▸ Requirement A
Answer these from the TPU training passage:
(i) Which communication collective routes tokens to their designated expert device under Expert Parallelism?
(ii) What secondary sharding does the table give for a dense model with a long sequence?
(iii) Roughly how many additional FLOPs does activation rematerialization cost for a standard transformer block?
▸ Requirement B
Please pick up the TPU training passage after its last sentence and carry it on.

▸ Document segment
⟨

Expert Parallelism (EP): This is the standard and necessary strategy for training MoE models. EP shards the "expert" layers across a set of devices, and an All-to-All communication collective is used to route tokens to their designated expert device. EP can be efficient if the model's MLP dimension is large enough to approach the roofline.
Context Parallelism (CP): CP is a specialized strategy that is essential for training models with very long sequence lengths. Its primary function is to manage the memory consumption of activations, which grows quadratically with sequence length and can exceed HBM capacity. CP shards the sequence dimension of the activation tensors, which allows for the use of a fractional per-device batch size. Because CP introduces more communication than FSDP, the general rule is to use the minimum degree of CP necessary to satisfy memory constraints and ensure the batch axis shard remains an integer.

The following table maps common workload types to the optimal sharding strategy:

Workload type	Recommended primary sharding	Secondary sharding	Key bottlenecks	Rationale
Dense model - short sequence	FSDP	N/A	Rematerialization, FF Matmuls	FSDP provides the best balance. With short sequences, activation memory may not be a major concern. The key is a large enough global batch to hide FSDP's weight All-Gather. As the batch size increases, activation size increases, and a suitable rematerialization policy is required to ensure this configuration does not run out of memory.
Dense model - long sequence	FSDP	CP	Flash attention, activation memory	Activation memory becomes the primary constraint. CP is required to enable fractional per-device batch sizes and avoid out-of-memory (OOMs) issues. Flash attention is the dominant source of compute and wasted time.
MoE model - short sequence	FSDP + EP	N/A	All-to-All (Expert routing), rematerialization	MoE models require EP to shard the experts. The All-to-All communication for token routing is a major bottleneck that must be overlapped. Rematerialization is also a significant source of waste.
MoE model - very large scale	FSDP + EP + PP	Model parallelism (MP)	All previously mentioned bottlenecks, plus pipeline bubbles	For models that exceed the memory of a single pod, PP is needed to shard layers across pods. This introduces DCN communication and pipeline bubble overheads. This is a highly complex configuration requiring careful tuning.

Communication optimization

The primary mechanism for overlapping communication and computation on TPU7x is called SparseCore Collective Offloading. The Ironwood architecture includes dedicated SparseCore units, which act as independent threads of control capable of managing data movement over the ICI fabric. This allows collective communication operations (like All-Gather or Reduce-Scatter) to execute in parallel with the main computations happening on the TensorCores. This is the recommended method for asynchronous collectives on TPU7x. Use the recommended flags to enable offloading for the most common collectives.

Activation rematerialization

Activation rematerialization, also known as gradient checkpointing, is a fundamental technique for reducing the HBM footprint of a model. Instead of storing all intermediate activations from the forward pass in HBM to be used during the backward pass, it saves only a few key activations (checkpoints) and recomputes the others on-demand during the backward pass. This saves a significant amount of memory at the cost of increased computation (approximately 25-30% additional FLOPs for a standard transformer block).

⟩

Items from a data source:
⟨

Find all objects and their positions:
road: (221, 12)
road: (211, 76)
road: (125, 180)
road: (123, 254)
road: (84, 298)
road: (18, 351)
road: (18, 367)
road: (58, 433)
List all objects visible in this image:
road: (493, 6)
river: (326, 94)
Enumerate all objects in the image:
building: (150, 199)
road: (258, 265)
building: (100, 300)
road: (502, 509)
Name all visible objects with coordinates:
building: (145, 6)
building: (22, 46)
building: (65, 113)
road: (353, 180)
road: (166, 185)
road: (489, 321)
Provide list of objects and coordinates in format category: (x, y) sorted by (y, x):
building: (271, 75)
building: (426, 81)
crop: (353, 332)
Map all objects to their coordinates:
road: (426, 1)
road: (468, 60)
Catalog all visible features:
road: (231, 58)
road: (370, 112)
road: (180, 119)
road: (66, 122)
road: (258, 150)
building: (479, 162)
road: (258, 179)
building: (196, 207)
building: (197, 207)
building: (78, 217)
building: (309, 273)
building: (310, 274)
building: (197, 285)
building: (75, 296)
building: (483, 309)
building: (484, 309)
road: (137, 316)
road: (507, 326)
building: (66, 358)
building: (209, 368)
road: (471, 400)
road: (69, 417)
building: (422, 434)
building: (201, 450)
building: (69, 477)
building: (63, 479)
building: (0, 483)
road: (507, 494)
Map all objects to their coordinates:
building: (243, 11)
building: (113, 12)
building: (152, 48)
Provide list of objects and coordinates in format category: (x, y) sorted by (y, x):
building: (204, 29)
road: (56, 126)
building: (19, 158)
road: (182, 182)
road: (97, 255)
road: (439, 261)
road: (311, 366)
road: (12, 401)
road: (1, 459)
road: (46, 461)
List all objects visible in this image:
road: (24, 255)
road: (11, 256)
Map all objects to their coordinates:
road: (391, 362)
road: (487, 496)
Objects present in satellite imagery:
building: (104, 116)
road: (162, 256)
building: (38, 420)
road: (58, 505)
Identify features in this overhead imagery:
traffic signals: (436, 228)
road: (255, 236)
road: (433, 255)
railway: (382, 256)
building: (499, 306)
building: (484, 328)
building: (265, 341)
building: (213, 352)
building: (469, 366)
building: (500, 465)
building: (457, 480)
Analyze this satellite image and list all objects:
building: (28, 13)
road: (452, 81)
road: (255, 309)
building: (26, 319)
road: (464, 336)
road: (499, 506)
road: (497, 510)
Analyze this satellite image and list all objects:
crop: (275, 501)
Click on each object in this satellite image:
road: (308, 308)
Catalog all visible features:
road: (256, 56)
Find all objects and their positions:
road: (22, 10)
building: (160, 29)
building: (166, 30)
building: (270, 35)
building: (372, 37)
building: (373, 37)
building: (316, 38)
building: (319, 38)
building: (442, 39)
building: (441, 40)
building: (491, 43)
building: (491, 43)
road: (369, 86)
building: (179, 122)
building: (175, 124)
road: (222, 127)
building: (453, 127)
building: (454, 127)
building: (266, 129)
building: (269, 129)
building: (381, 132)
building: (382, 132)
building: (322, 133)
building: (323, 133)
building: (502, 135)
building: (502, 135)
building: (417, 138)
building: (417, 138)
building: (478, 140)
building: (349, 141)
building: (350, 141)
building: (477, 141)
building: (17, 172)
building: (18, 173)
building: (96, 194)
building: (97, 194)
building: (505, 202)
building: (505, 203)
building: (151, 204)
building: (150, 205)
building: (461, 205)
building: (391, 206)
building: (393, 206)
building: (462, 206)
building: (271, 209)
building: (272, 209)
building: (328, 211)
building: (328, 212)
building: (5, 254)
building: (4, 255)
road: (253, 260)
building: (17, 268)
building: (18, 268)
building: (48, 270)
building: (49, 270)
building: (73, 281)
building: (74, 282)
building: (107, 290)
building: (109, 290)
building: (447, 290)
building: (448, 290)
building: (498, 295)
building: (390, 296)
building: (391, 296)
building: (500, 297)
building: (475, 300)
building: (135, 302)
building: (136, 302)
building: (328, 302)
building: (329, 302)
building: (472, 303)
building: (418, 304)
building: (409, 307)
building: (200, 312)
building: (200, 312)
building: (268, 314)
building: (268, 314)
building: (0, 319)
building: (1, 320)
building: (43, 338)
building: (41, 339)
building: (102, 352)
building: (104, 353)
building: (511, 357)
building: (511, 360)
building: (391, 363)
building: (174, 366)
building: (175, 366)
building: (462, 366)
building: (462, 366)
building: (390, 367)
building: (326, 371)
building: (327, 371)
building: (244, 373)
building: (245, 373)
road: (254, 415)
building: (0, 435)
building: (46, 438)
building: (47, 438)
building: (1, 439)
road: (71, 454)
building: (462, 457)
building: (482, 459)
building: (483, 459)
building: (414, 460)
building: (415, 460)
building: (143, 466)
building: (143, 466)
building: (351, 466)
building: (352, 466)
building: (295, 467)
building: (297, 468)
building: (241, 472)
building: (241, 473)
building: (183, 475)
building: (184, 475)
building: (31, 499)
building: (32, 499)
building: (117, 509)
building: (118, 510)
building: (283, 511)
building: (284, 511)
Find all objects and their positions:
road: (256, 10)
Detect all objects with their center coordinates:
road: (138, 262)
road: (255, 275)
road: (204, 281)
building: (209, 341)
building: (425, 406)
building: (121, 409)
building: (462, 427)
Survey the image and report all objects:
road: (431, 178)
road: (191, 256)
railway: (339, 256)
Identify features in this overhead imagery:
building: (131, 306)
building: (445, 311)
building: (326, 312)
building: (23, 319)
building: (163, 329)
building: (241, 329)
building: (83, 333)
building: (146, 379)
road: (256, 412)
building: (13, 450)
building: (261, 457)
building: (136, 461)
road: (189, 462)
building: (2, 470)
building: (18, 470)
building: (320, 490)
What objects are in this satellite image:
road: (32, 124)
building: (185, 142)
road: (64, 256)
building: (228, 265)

⟩

▸ Reply A
(i) All-to-All
(ii) CP (Context Parallelism)
(iii) Approximately 25-30% additional FLOPs

▸ Reply B
The decision of how aggressively to apply rematerialization is a critical tuning parameter that depends entirely on the primary bottleneck, which often varies with sequence length.

For long-sequence workloads (such as 128k): In these cases, the size of the activation tensors is the dominant consumer of HBM. The workload is typically memory-bound. Therefore, applying an aggressive rematerialization policy is highly beneficial. The memory savings enable training to proceed without out-of-memory errors and also allow for larger batch sizes, and the computational overhead of recomputing is a worthwhile trade-off.

For short-sequence workloads (such as 8k): In these cases, activation memory is much less of a concern, and the workload is more likely to be compute-bound. The computational overhead of rematerialization can be the single largest source of inefficiency.

Tuning rematerialization policies in MaxText

MaxText provides granular control over rematerialization through a set of preset and custom policies, configured using the remat_policy flag.

Preset policies

MaxText offers the following built-in policies:

full: The most aggressive policy, rematerializing almost everything. This minimizes HBM usage but maximizes recomputation overhead. Ideal for extremely memory-constrained, long-sequence scenarios.
minimal: The least aggressive policy, storing most activations. This maximizes HBM usage but minimizes recomputation. Best for short-sequence, compute-bound workloads where memory is not a concern.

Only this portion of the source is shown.